◆ **Provided text**:
------------

But this is not all. The Saudis, along with the UAE and Egypt, have long resented and maybe feared the early willingness of Qatar to give some sanctuary and aid and comfort to various elements of the Muslim Brotherhood and Hamas. It is hardly farfetched to assume that Israel is outraged by the Emir of Qatar’s friendship and earlier support for the Hamas exiled leader, Khaled Mashaal. Saudi Arabia strives to obscure its incoherent approach to political Islam. It loudly proclaims Sunni identity when intervening in Syria, waging war in Yemen, and calling for confrontation with Iran, while totally repudiating its sectarian identity when dealing with societally or democratically oriented Islamic movements in neighboring countries. Such an anti-democratiing orientation was dramatically present when Riyadh and Abu Dhabi scolded Washington for abandoning Mubarak’s harsh authoritarian secular rule in Egypt back in 2011 and then welcoming the anti-Morsi coup led by General Abdel Fattah el-Sisi two years later, even welcoming its bloody suppression of Sunni adherents of the Muslim Brotherhood. As has been long obvious to close and honest observers of the Kingdom, the Saudi monarchy has become so fearful of an internal uprising challenging its oppressive rule that it will oppose any liberalizing or democratizing challenge anywhere in its neighborhood. The Kingdom is particularly wary of its Shia minority that happens to be concentrated in locations near where the main Saudi oil fields are located. Similar concerns also help explain why Bahrain behaves as it does as it also fearful of a domestic Shia led majority opposition, which has made it a strategically dependent, yet ardent, adherent of the anti-Qatar coalition.

------------

◆ **Records**:
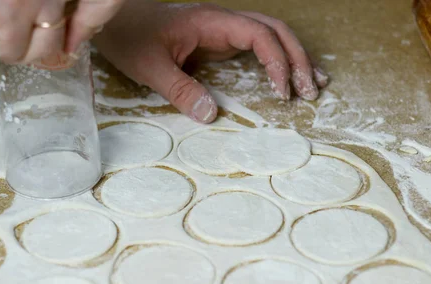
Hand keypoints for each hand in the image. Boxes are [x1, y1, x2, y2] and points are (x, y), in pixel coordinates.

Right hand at [0, 0, 124, 62]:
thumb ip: (48, 1)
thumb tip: (78, 30)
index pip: (100, 3)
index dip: (93, 20)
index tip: (77, 35)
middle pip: (63, 29)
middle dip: (38, 34)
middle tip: (5, 16)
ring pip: (43, 47)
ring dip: (16, 41)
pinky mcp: (8, 16)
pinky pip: (15, 53)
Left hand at [94, 0, 327, 123]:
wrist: (114, 21)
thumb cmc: (129, 37)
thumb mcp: (149, 66)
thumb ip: (179, 89)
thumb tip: (212, 115)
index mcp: (212, 22)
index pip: (260, 34)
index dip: (277, 62)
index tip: (282, 92)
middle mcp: (223, 22)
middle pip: (276, 30)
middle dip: (298, 59)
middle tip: (312, 91)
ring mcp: (223, 31)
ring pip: (271, 36)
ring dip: (295, 58)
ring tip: (316, 84)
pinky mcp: (218, 42)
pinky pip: (257, 47)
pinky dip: (277, 62)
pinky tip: (287, 80)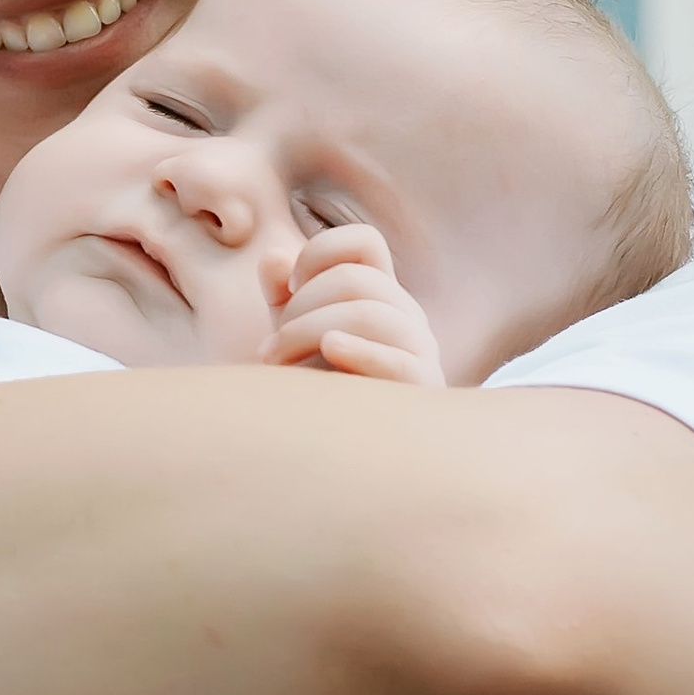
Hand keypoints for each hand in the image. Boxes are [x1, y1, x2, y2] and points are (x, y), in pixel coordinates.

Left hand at [267, 222, 443, 384]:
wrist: (342, 451)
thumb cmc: (319, 387)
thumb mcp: (294, 335)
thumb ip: (282, 295)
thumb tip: (273, 260)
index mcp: (381, 295)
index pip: (364, 243)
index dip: (321, 251)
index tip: (290, 284)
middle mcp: (406, 316)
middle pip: (355, 279)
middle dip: (301, 306)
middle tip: (271, 347)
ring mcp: (420, 350)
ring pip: (368, 312)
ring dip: (308, 331)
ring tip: (279, 361)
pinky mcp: (422, 389)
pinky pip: (398, 360)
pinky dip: (359, 351)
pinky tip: (329, 351)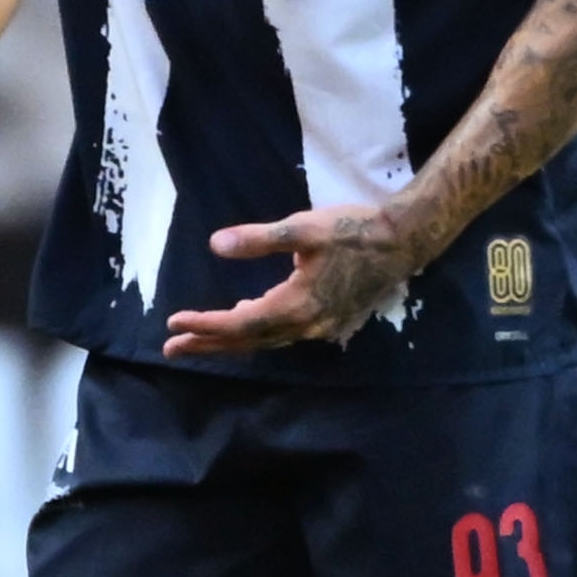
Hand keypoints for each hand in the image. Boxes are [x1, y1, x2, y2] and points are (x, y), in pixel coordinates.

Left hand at [160, 205, 422, 357]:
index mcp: (296, 305)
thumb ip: (259, 239)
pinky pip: (283, 334)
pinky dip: (258, 332)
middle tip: (171, 348)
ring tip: (198, 340)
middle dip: (208, 344)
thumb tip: (216, 245)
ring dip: (230, 341)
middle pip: (248, 341)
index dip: (204, 326)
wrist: (405, 241)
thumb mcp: (304, 229)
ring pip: (265, 340)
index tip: (173, 323)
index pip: (239, 324)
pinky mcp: (330, 321)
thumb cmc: (355, 230)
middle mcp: (306, 325)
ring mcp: (320, 327)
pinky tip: (245, 319)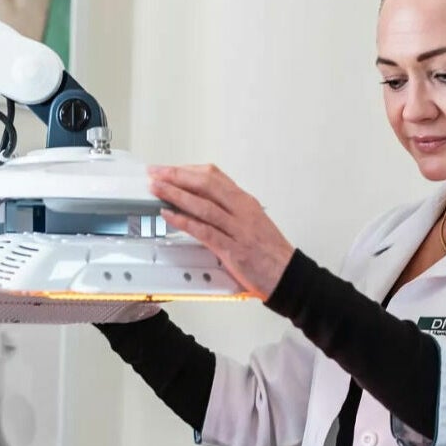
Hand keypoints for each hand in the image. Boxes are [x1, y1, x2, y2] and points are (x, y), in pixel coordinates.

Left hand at [149, 164, 294, 299]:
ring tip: (156, 189)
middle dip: (177, 176)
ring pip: (203, 204)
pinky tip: (169, 215)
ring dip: (175, 194)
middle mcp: (242, 210)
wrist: (289, 275)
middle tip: (155, 172)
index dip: (188, 170)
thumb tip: (202, 205)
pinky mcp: (233, 249)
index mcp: (246, 202)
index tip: (169, 169)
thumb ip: (230, 212)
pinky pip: (204, 231)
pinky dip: (184, 221)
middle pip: (206, 184)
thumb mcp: (252, 223)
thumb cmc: (271, 253)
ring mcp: (238, 229)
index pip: (214, 176)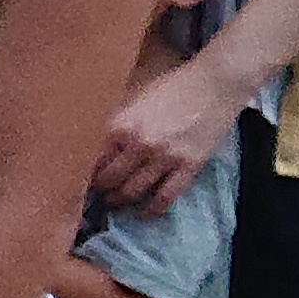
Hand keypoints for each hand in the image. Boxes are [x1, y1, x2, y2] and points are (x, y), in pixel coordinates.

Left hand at [93, 57, 243, 211]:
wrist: (216, 84)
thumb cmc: (173, 88)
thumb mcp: (135, 101)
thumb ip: (117, 125)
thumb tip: (97, 148)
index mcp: (121, 126)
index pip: (93, 161)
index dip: (85, 173)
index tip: (82, 180)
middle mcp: (139, 145)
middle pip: (109, 180)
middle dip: (101, 190)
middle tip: (98, 194)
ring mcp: (164, 158)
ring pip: (132, 192)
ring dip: (120, 201)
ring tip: (117, 201)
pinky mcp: (188, 166)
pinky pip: (165, 197)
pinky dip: (151, 210)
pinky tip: (144, 213)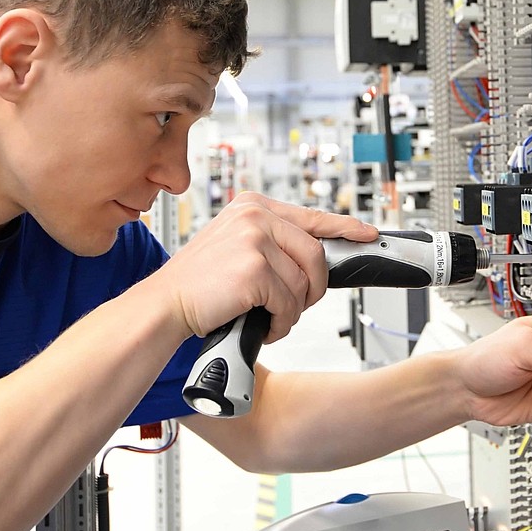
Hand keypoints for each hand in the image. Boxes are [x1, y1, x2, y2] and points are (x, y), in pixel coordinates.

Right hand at [144, 192, 376, 340]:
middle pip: (316, 255)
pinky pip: (289, 304)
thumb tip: (316, 257)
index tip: (367, 235)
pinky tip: (260, 324)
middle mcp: (255, 215)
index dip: (345, 227)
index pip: (312, 215)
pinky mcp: (254, 269)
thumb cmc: (200, 284)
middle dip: (312, 290)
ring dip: (291, 311)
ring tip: (266, 317)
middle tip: (294, 306)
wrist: (165, 305)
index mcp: (253, 206)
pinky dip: (280, 323)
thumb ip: (273, 243)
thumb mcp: (237, 248)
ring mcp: (254, 240)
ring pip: (303, 283)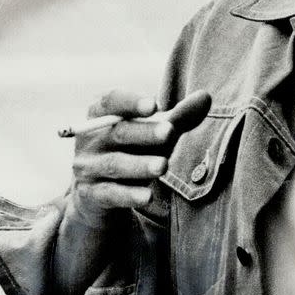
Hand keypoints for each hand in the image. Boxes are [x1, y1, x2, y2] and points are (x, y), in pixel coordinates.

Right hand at [69, 89, 210, 225]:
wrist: (101, 194)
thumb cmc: (132, 152)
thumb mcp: (153, 135)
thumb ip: (178, 118)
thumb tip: (206, 97)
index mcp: (102, 115)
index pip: (111, 101)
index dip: (131, 101)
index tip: (155, 105)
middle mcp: (91, 139)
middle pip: (118, 133)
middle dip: (144, 132)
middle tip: (170, 131)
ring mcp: (88, 168)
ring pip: (115, 165)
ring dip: (140, 165)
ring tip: (163, 166)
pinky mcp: (92, 195)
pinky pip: (110, 194)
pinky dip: (128, 195)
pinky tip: (147, 197)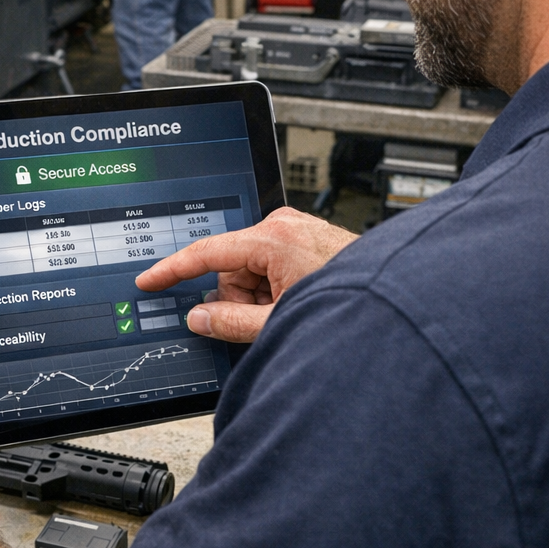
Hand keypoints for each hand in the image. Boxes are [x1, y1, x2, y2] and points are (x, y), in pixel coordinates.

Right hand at [136, 207, 357, 341]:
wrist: (399, 304)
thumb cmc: (350, 307)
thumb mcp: (279, 322)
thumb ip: (231, 322)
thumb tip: (199, 318)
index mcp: (272, 238)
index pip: (206, 253)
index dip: (172, 269)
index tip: (149, 279)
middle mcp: (282, 225)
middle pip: (232, 266)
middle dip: (239, 297)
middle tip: (265, 319)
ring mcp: (296, 229)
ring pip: (252, 268)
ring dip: (259, 295)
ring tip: (290, 312)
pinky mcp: (307, 237)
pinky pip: (272, 264)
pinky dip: (275, 287)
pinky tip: (297, 302)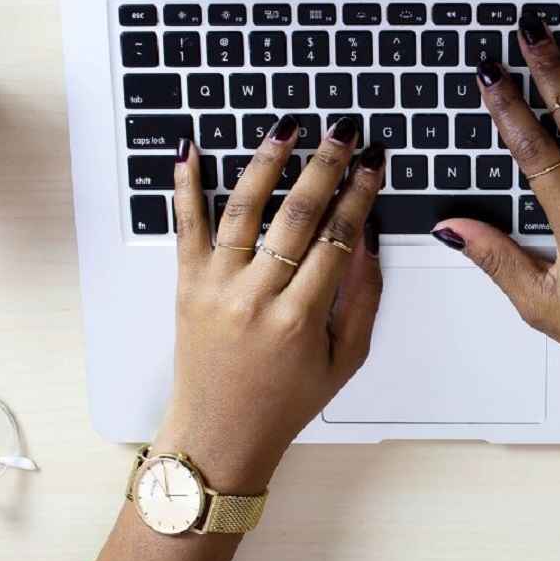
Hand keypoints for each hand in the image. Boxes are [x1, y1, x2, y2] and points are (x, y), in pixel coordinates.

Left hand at [156, 116, 386, 490]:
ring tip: (288, 127)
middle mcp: (255, 296)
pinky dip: (184, 184)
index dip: (361, 193)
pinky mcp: (186, 284)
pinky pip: (184, 225)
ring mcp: (215, 286)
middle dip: (326, 164)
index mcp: (300, 317)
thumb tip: (367, 236)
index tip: (375, 162)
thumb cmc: (285, 402)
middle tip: (344, 131)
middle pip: (296, 213)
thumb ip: (362, 297)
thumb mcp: (345, 359)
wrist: (219, 434)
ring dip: (267, 161)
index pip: (337, 236)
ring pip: (242, 208)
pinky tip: (190, 149)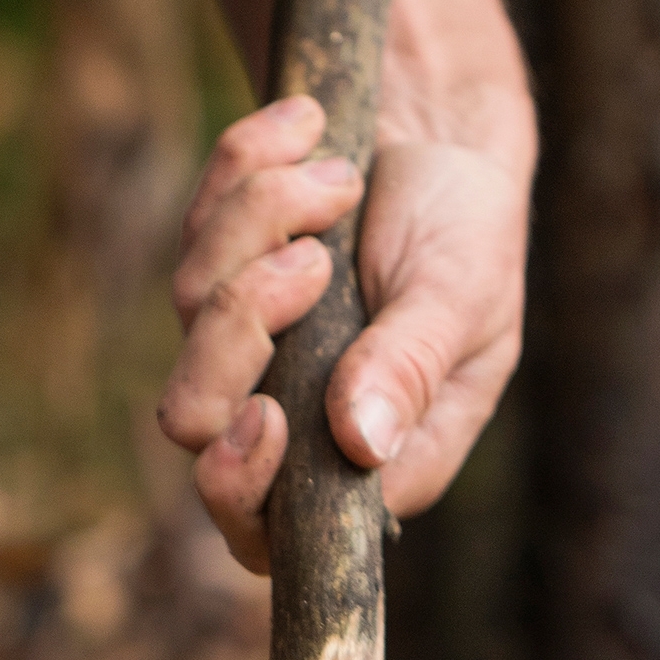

------------

◆ **Required action A**:
List every person named in the passage on Saudi policy toward Qatar.
◆ **Required action B**:
Pick up the passage on Saudi policy toward Qatar right after its last sentence and write the next part.
The lines after the passage on Saudi policy toward Qatar are separate material and have nothing to do with it.

◆ **Answer space A**:
Khaled Mashaal, Mubarak, Morsi, Abdel Fattah el-Sisi

◆ **Answer space B**:
Also far more relevant than acknowledged is the presence of Al Jazeera in Doha, which at various times has voiced support for the Arab Uprisings of 2011, criticism of the Israeli practices and policies toward the Palestinians, and provided an Arabic media source of relatively independent news coverage throughout the region. Qatar is guilty of other irritants of the dominant Gulf political sensibility. It has arranged academic positions for such prominent Palestinian dissidents as Azmi Bashara and more than its neighbors has given welcome to intellectual refugees from Arab countries, especially Egypt. Given the way the Gulf rulers close off all political space within their borders it is to be expected that they find the relative openness of Qatar a threat as well as consider it to be a negative judgment passed on their style of governance.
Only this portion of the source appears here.